One of nine children, Moy was born on September 15, 1938 in Detroit, Michigan. Interested in classical music and jazz from an early age, she took singing lessons while at high school and landed a job performing at Detroit’s Caucus Club. During this engagement, she was discovered by Motown stars Marvin Gaye and Mickey Stevenson and duly established herself as one of the legendary label’s first female songwriters and producers.
Moy played a key part in shaping Motown’s pioneering legacy. In collaboration with Stevie Wonder and fellow co-writer Henry Cosby, she wrote Wonder’s U.S. No. 3 hit “Uptight (Everything’s Alright)” in 1965. The trio later penned Wonder’s Billboard Hot 100 hits “My Cherie Amour” and “I Was Made To Love Her”. In addition to Wonder’s hits, Moy’s Motown credits include The Isley Brothers’ “This Old Heart Of Mine” and Marvin Gaye and Kim Weston’s “It Takes Two”. A six-time Grammy Award nominee, Moy was inducted into the Songwriters Hall Of Fame in 2006. Wonder made a surprise appearance at the ceremony to thank her.

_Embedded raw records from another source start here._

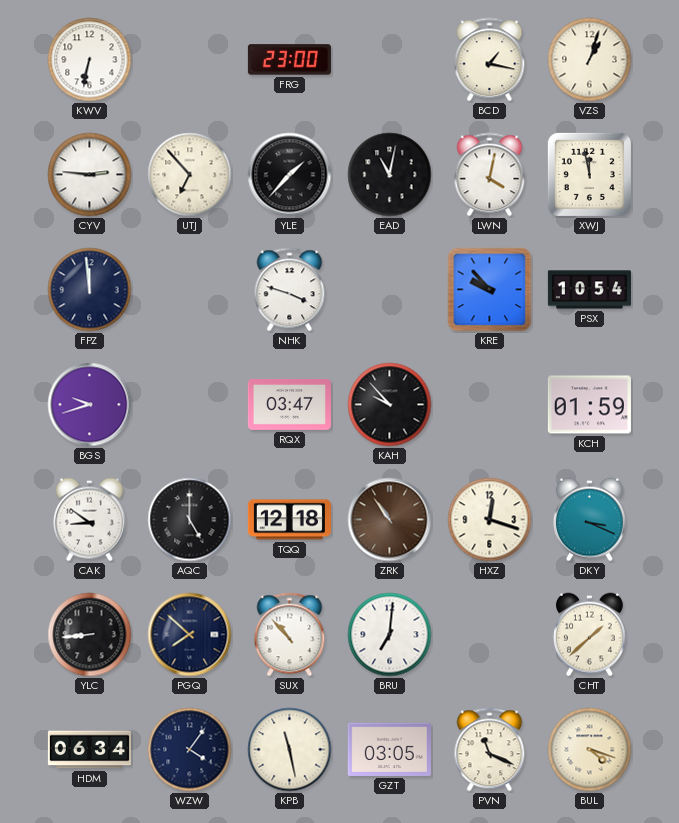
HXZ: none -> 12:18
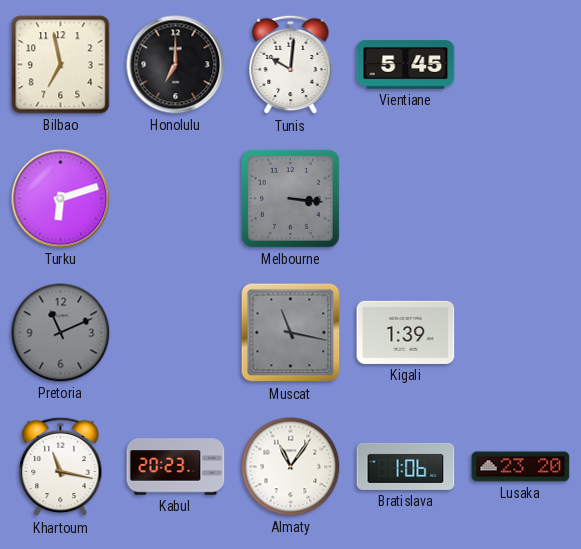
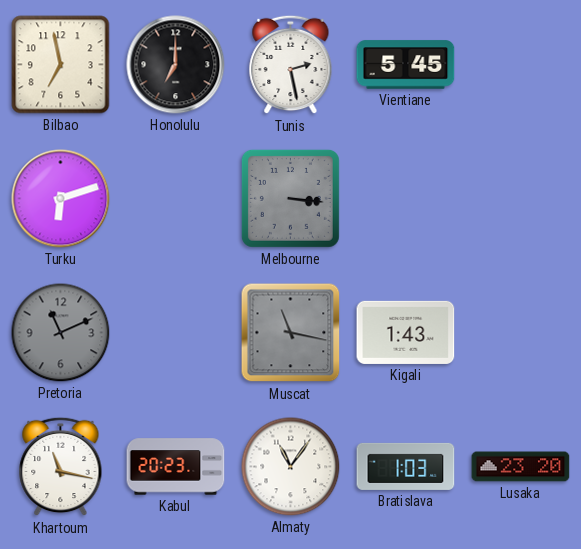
Tunis: 10:01 -> 2:28
Kigali: 1:39 -> 1:43
Bratislava: 1:06 -> 1:03
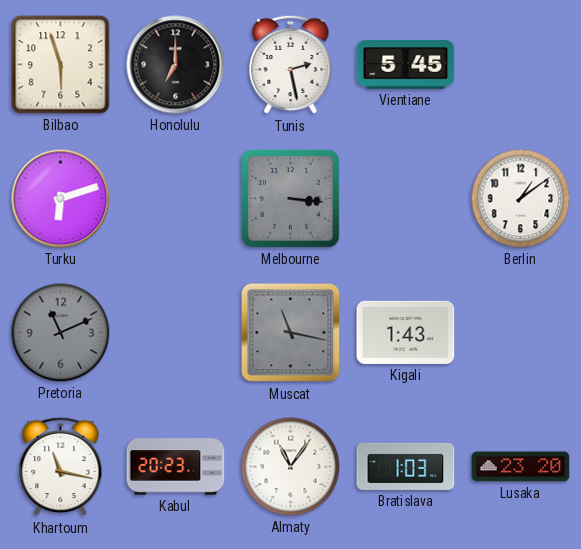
Bilbao: 6:58 -> 5:57
Berlin: none -> 1:09
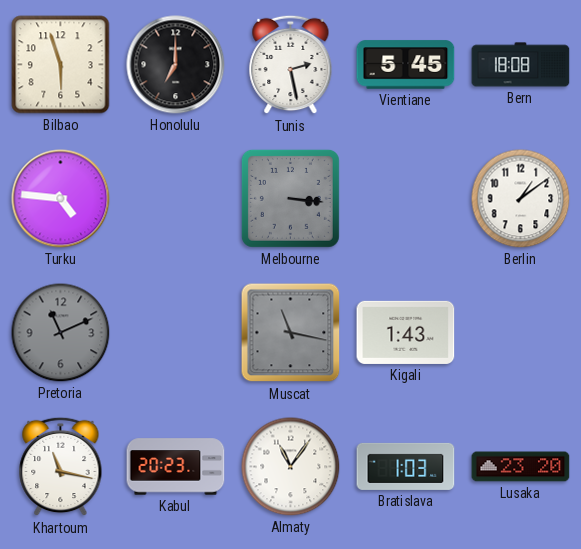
Bern: none -> 18:08
Turku: 6:12 -> 4:46
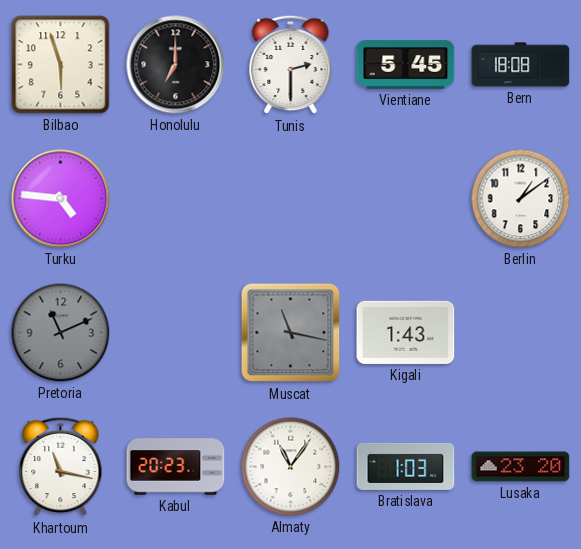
Tunis: 2:28 -> 2:30
Melbourne: 3:16 -> none
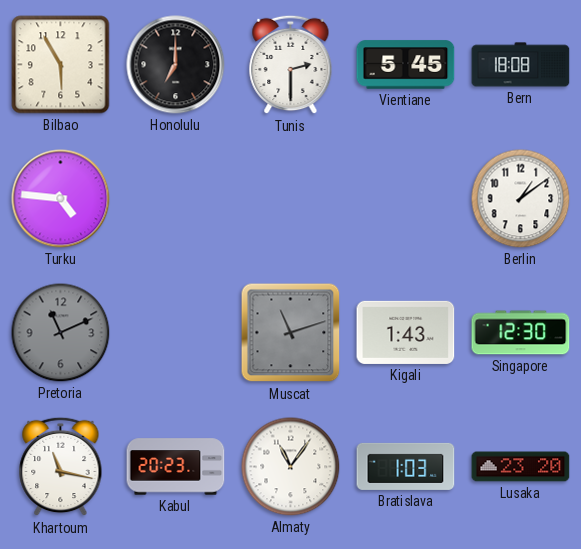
Bilbao: 5:57 -> 5:55
Muscat: 11:17 -> 11:12
Singapore: none -> 12:30
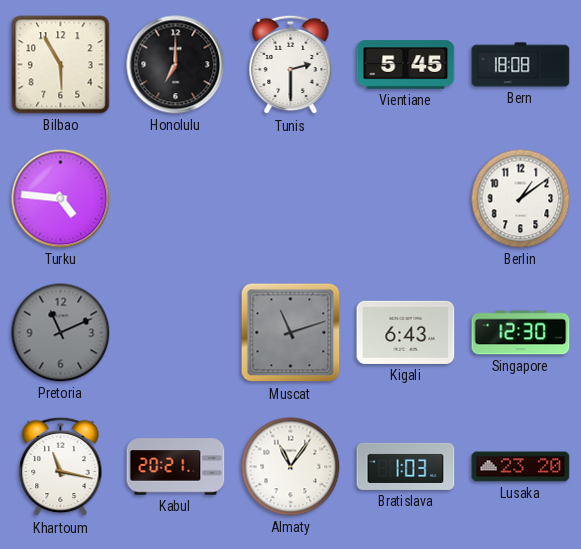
Kigali: 1:43 -> 6:43
Kabul: 20:23 -> 20:21
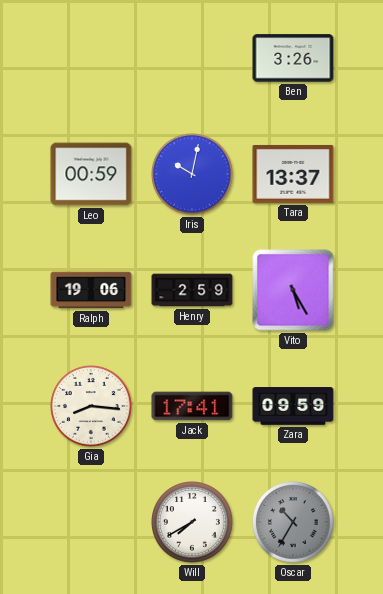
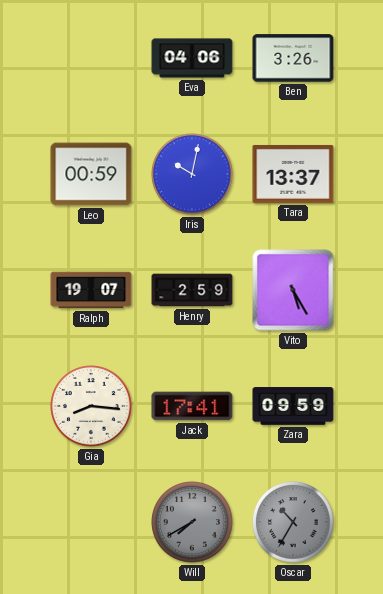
Eva: none -> 04:06
Ralph: 19:06 -> 19:07
Will dial: white -> grey
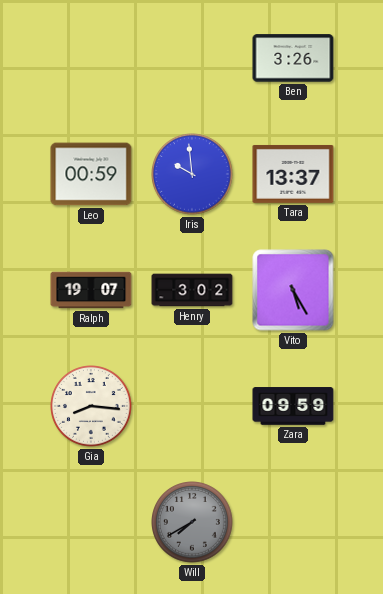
Eva: 04:06 -> none
Iris: 10:02 -> 9:59
Henry: 2:59 -> 3:02
Jack: 17:41 -> none
Oscar: 10:35 -> none
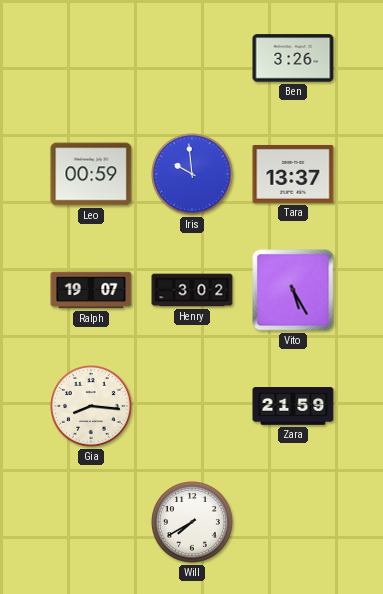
Zara: 09:59 -> 21:59
Will dial: grey -> white
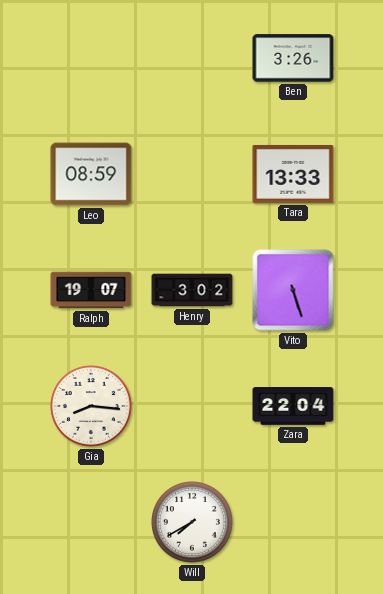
Leo: 00:59 -> 08:59
Iris: 9:59 -> none
Tara: 13:37 -> 13:33
Vito: 5:25 -> 5:27
Zara: 21:59 -> 22:04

“How do you stop loving the ones you loved for a lifetime – you don’t!” Stevie Wonder wrote in a tribute to the late songwriter penned for Rolling Stone. “Sylvia Moy has made it possible to enrich my world of songs with some of the greatest lyrics. But, not only that, she, through our participation and our co-writing those songs, helped me become a far better writer of lyrics.”